September 12, 1804 produced an unusually rich set of parallel accounts. Patrick Gass, John Ordway, Joseph Whitehouse, and William Clark each describe the same difficult passage near the mouth of the White River, but their entries diverge sharply in detail, register, and emphasis — offering a useful case study in how the expedition’s documentary record was constructed across overlapping hands.
The Shared Frame and the Gass-Whitehouse Parallel
The most striking textual relationship of the day lies between Gass and Whitehouse. Gass records that the party
passed a long range of black bluffs on the south side, and an island covered with timber, which is all the timber that can be seen from this place. The country round is all hills and prairie.
Whitehouse’s entry reproduces the same observation almost verbatim:
passed a long range of black bluffs on the S. S. and an Island covered with timber. that is all the wood that is to be Seen at this place. all the country is hills and praries.
Both men also report that the boat “did not come more than 4 miles” (Whitehouse) or “did not make today more than four miles” (Gass), and both note that Clark, Newman, and Gass himself went hunting. The close verbal correspondence suggests Whitehouse drew on Gass’s notes — or that both copied a shared field record — a pattern observable elsewhere in their journals. Whitehouse adds one detail Gass omits: the hunting party set out “at 12 oclock,” and Reuben Fields “continued on with the horse.”
Ordway’s Drama and Clark’s Geology
Ordway, by contrast, supplies the day’s most vivid action. Where Gass and Whitehouse summarize the river’s difficulty in a sentence, Ordway dramatizes it:
the Boat wheeled Several times and creened on hir Side So that we were obledged to Spring out and hold hir from oversetting, we hunted for the channel & were forced to turn back some distance & take another channel.
This is the only account that conveys how nearly the keelboat capsized. Gass mentions only “sand bars and strong current”; Whitehouse refers to “a Great deal of trouble.” Ordway also alone records that Lewis went ashore and “found another village of little Dogs in a Bottom prarie above the Island we called Troublesome Isd” — preserving both an expedition place-name and Lewis’s continued attention to prairie dog colonies.
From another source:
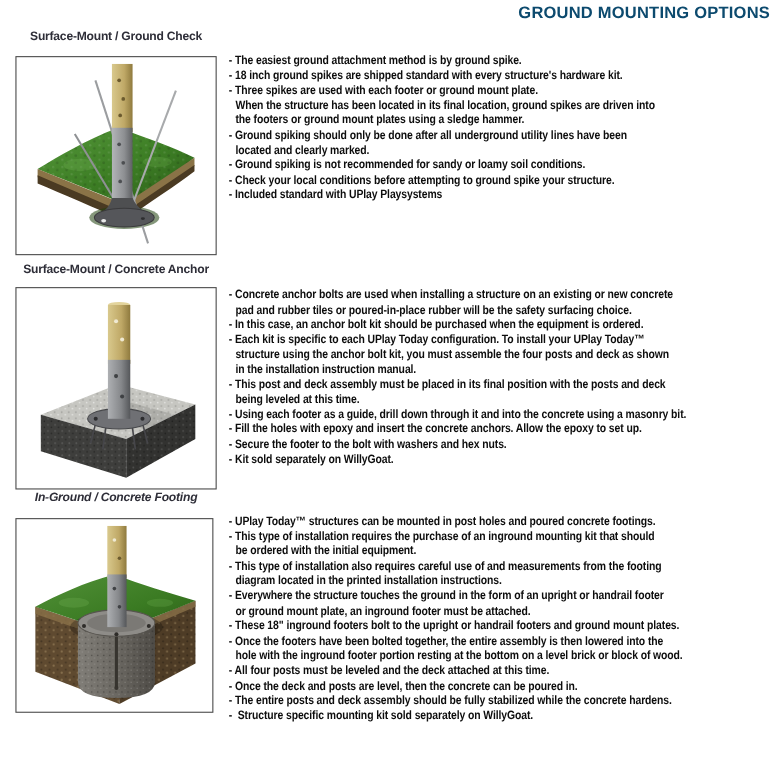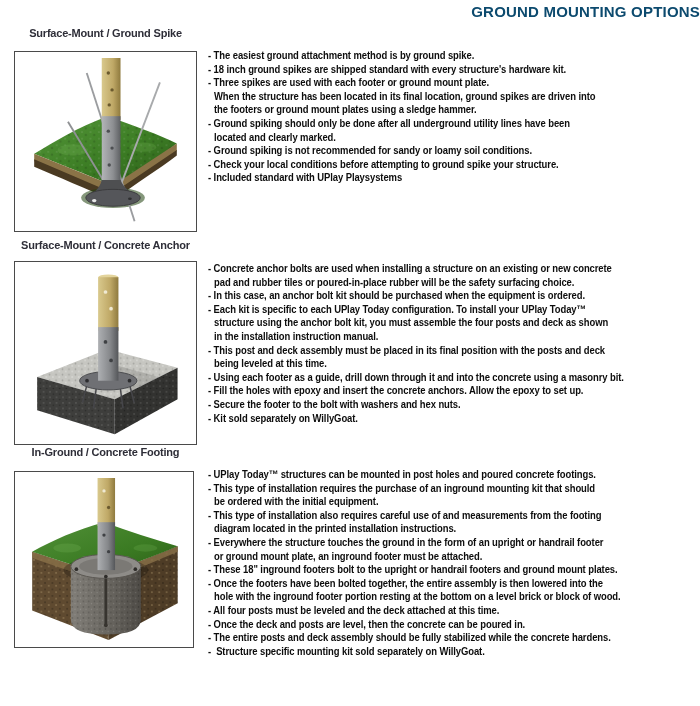"Surface-Mount / Ground Spike" div.sec-label { text: Spike -> Check }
Clark’s own entry is, characteristically, the most quantitative and the most geologically attentive. He alone provides the day’s most arresting figure of progress:
we passed (1) a Island the middle of the river at the head of which we found great dificuelty in passing between the Sand bars the water Swift and Shallow, it took 3/4 of the day to make one mile
Where the enlisted men round the day’s labor to four miles, Clark itemizes the worst stretch — three-quarters of a day for a single mile. He is also the only narrator to record the geological observation that he “observed Slate & Coal mixed, Some verry high hills on each Side of the river,” and the only one to count wildlife precisely: “Several Villages of those little animals, also a great number of Grous & 3 foxes.”
Register and Silences
The four entries together illustrate a consistent division of labor in the expedition’s documentary practice. Gass, writing for what would become the first published account, produces compact, publishable prose. Whitehouse echoes Gass closely, occasionally supplementing with timing details. Ordway, the orderly sergeant, captures incident and dialogue-adjacent action — the boat careening, the men springing overboard, Lewis naming an island. Clark concentrates on measurement, terrain, and natural history.
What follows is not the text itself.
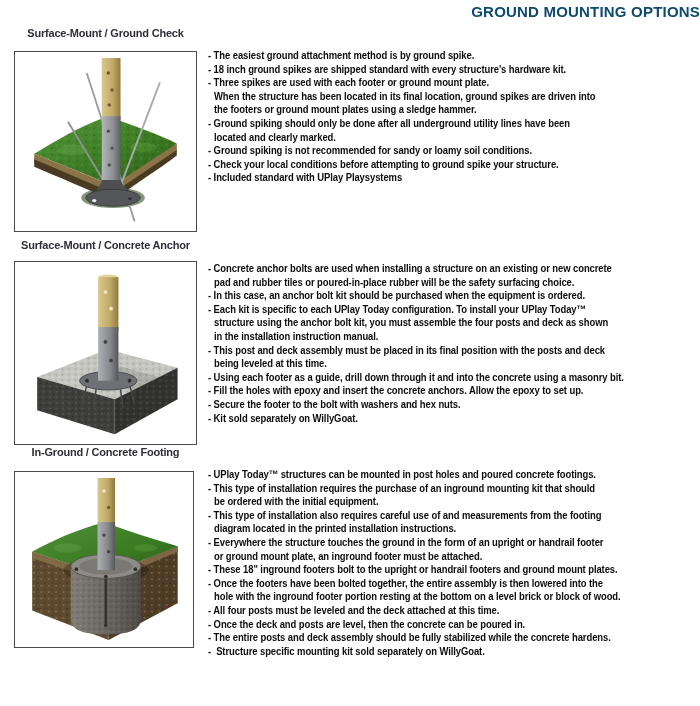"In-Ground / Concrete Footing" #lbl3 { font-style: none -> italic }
Notable silences sharpen the contrast. Neither Gass nor Whitehouse mentions the prairie dog villages that occupy both Ordway and Clark, despite Gass having been ashore hunting. Conversely, Clark does not mention the boat nearly oversetting — a striking omission given that he was on shore when it happened and would have learned of it only secondhand. The day’s record thus reconstructs itself only through the four entries read together: Gass and Whitehouse for the landscape, Ordway for the crisis on the water, Clark for the measure of how little ground was won against it.